What is needed:
According to the passage on jurisdiction over employers, in which case did the CJEU confirm that employers domiciled outside the EU cannot be sued in the Member State courts under national jurisdictional rules?

While, pursuant to Article 6(1), persons domiciled outside the EU can, generally speaking, be sued in the Member State courts under national jurisdictional rules, Article 21 provides that employers domiciled outside the EU can only be sued in the courts for the habitual place of work or, absent a habitual place of work, in the courts for the engaging place of business if the habitual place of work/engaging place of business is located in the EU. The CJEU has confirmed, in Case C-604/20 ROI Land Investments Ltd v FD, that such employers cannot be sued in the Member State courts under national jurisdictional rules. This makes little sense from the perspective of employee protection because it puts claimant employees in a significant jurisdictional disadvantage in comparison to claimants in general.
The third and fourth defects are related to the use of the connecting factor of the engaging place of business in Article 21(1)(b)(ii). The rule of jurisdiction based on this connecting factor is not only practically useless, but also leads to considerable legal uncertainty and unforeseeability and undermines the goals of employee protection and proximity. I have presented my objections to this rule of jurisdiction in terms of legal uncertainty, unforeseeability, employee protection and proximity elsewhere, and I will not rehearse those arguments again. Here, I want to focus on the practical uselessness of this rule of jurisdiction.
The rule of jurisdiction based on the connecting factor of the engaging place of business is only applicable if there is no habitual place of work (Article 21(1)(b)(i)). The CJEU has interpreted the connecting factor of the habitual place of work very broadly in its case law on this point that covers so many different kinds of transnational employment relationships (ie itinerant commercial representatives (here and here), workers working offshore, posted workers (hereand here), lorry drivers, seamen, aircrew and agency workers). In fact, the CJEU has interpreted this connecting factor so broadly that there is very little, if any, room left for the connecting factor of the engaging place of business. This means that there is little reason to keep the jurisdictional rule based on the connecting factor of the engaging place of business. This is even more true if Advocate General Øe was correct to find in Case C-804/19 BU v Markt24 GmbH that ‘the forum established in Article 7(5) of the Brussels Ia Regulation is, in principle, the same as that for the “business which engaged the employee”, within the meaning of Article 21(1)(b)(ii) of that regulation’ (, fn 68) and to suggest that Article 7(5) applied even if the establishment in question no longer existed at the moment of commencement of proceedings ().

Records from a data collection
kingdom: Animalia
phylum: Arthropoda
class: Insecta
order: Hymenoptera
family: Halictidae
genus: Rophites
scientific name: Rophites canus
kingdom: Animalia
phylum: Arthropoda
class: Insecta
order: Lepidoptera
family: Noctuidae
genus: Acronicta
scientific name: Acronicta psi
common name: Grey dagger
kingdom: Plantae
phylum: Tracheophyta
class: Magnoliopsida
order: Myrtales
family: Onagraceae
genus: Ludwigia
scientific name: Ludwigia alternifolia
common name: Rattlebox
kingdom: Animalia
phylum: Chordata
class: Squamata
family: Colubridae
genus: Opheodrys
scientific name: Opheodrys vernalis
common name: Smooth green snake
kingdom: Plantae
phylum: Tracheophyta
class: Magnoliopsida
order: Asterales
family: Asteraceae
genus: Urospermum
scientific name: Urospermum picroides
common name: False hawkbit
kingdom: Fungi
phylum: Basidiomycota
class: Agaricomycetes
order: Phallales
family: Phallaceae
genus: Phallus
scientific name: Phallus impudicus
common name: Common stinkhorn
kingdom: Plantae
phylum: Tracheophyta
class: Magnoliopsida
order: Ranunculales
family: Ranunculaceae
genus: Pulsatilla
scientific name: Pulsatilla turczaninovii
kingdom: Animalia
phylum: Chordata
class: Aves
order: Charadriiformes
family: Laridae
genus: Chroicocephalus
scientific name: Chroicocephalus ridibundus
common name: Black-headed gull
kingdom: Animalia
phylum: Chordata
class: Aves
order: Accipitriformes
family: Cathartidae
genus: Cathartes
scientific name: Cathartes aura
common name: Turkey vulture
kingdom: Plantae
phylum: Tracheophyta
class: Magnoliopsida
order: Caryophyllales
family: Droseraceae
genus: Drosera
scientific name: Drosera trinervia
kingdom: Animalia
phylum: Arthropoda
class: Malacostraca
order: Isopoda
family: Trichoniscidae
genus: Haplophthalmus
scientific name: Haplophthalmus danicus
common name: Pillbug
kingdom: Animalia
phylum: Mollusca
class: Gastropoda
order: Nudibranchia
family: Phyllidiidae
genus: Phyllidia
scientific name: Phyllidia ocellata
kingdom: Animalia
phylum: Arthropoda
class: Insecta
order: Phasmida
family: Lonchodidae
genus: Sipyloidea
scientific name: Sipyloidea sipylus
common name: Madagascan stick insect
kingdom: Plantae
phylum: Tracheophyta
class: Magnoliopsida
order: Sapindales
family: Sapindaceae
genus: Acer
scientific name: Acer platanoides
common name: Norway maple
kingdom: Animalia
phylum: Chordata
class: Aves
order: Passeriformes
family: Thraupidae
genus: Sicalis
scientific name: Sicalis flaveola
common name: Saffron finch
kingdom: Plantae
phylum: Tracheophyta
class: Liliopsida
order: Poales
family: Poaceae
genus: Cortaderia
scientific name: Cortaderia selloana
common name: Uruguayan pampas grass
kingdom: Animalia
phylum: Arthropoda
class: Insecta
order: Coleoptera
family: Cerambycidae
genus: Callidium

Answer:
Case C-604/20 ROI Land Investments Ltd v FD